GOAL OF THE EXERCISE: Would you filter these records and copy every line that has the word "receive"?

(Records from a data source)

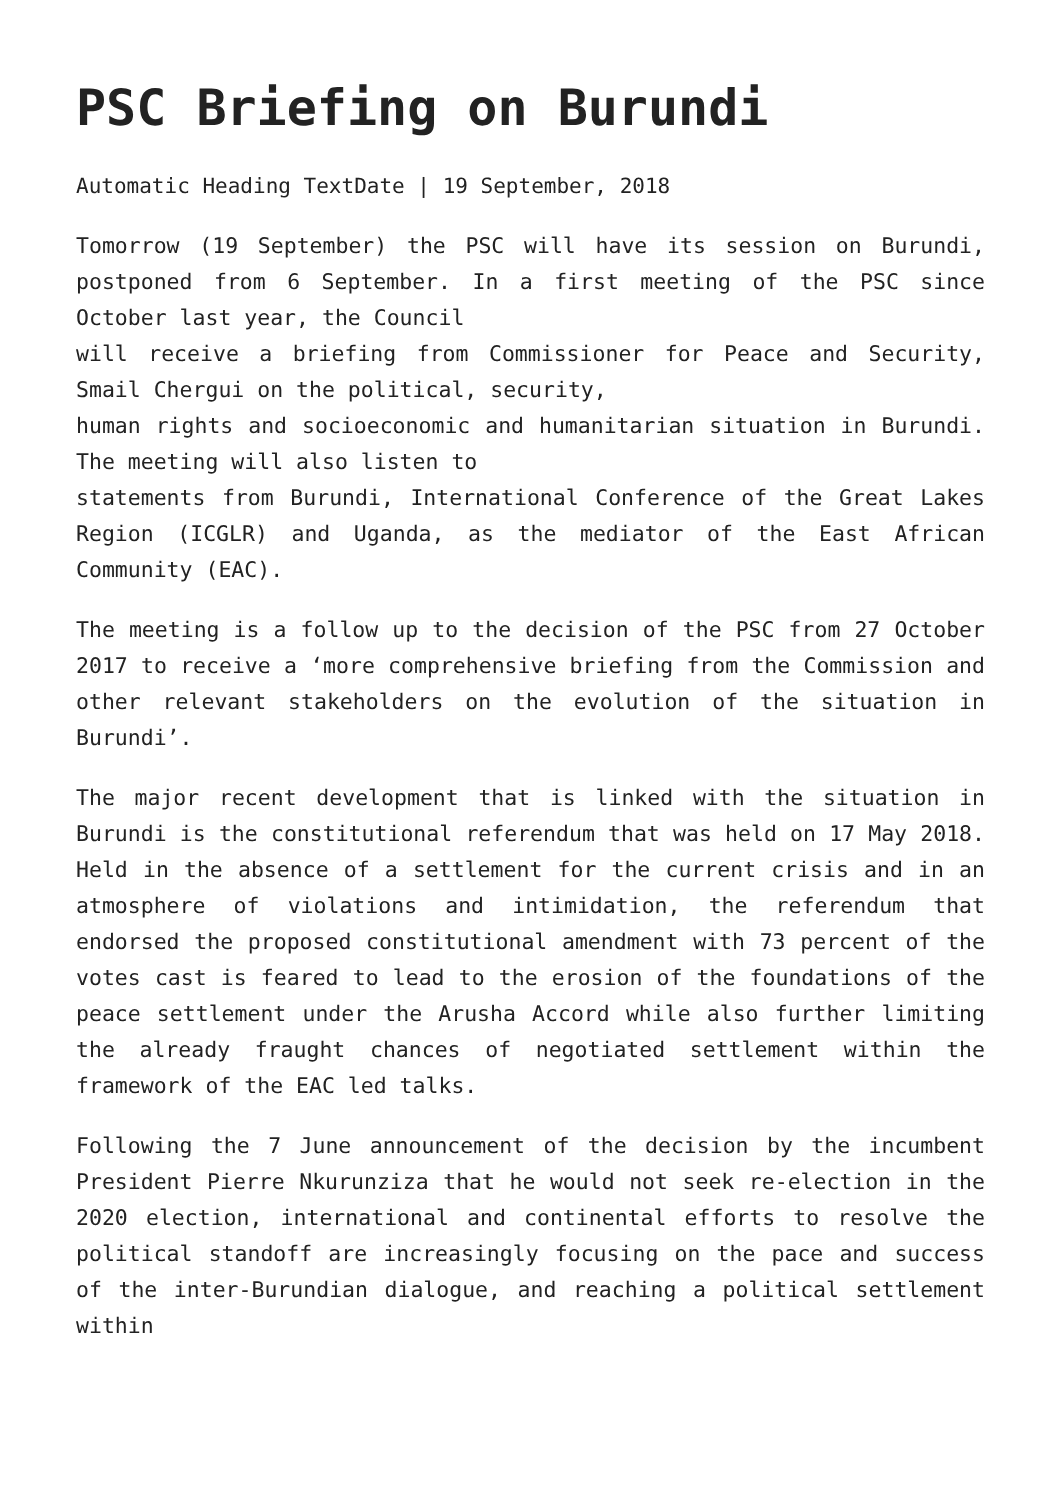PSC Briefing on Burundi
Automatic Heading TextDate | 19 September, 2018
Tomorrow (19 September) the PSC will have its session on Burundi, postponed from 6 September. In a first meeting of the PSC since October last year, the Council
will receive a briefing from Commissioner for Peace and Security, Smail Chergui on the political, security,
human rights and socioeconomic and humanitarian situation in Burundi. The meeting will also listen to
statements from Burundi, International Conference of the Great Lakes Region (ICGLR) and Uganda, as the mediator of the East African Community (EAC).
The meeting is a follow up to the decision of the PSC from 27 October 2017 to receive a ‘more comprehensive briefing from the Commission and other relevant stakeholders on the evolution of the situation in Burundi’.
The major recent development that is linked with the situation in Burundi is the constitutional referendum that was held on 17 May 2018. Held in the absence of a settlement for the current crisis and in an atmosphere of violations and intimidation, the referendum that endorsed the proposed constitutional amendment with 73 percent of the votes cast is feared to lead to the erosion of the foundations of the peace settlement under the Arusha Accord while also further limiting the already fraught chances of negotiated settlement within the framework of the EAC led talks.
Following the 7 June announcement of the decision by the incumbent President Pierre Nkurunziza that he would not seek re-election in the 2020 election, international and continental efforts to resolve the political standoff are increasingly focusing on the pace and success of the inter-Burundian dialogue, and reaching a political settlement within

SOLUTION:
will receive a briefing from Commissioner for Peace and Security, Smail Chergui on the political, security,
The meeting is a follow up to the decision of the PSC from 27 October 2017 to receive a ‘more comprehensive briefing from the Commission and other relevant stakeholders on the evolution of the situation in Burundi’.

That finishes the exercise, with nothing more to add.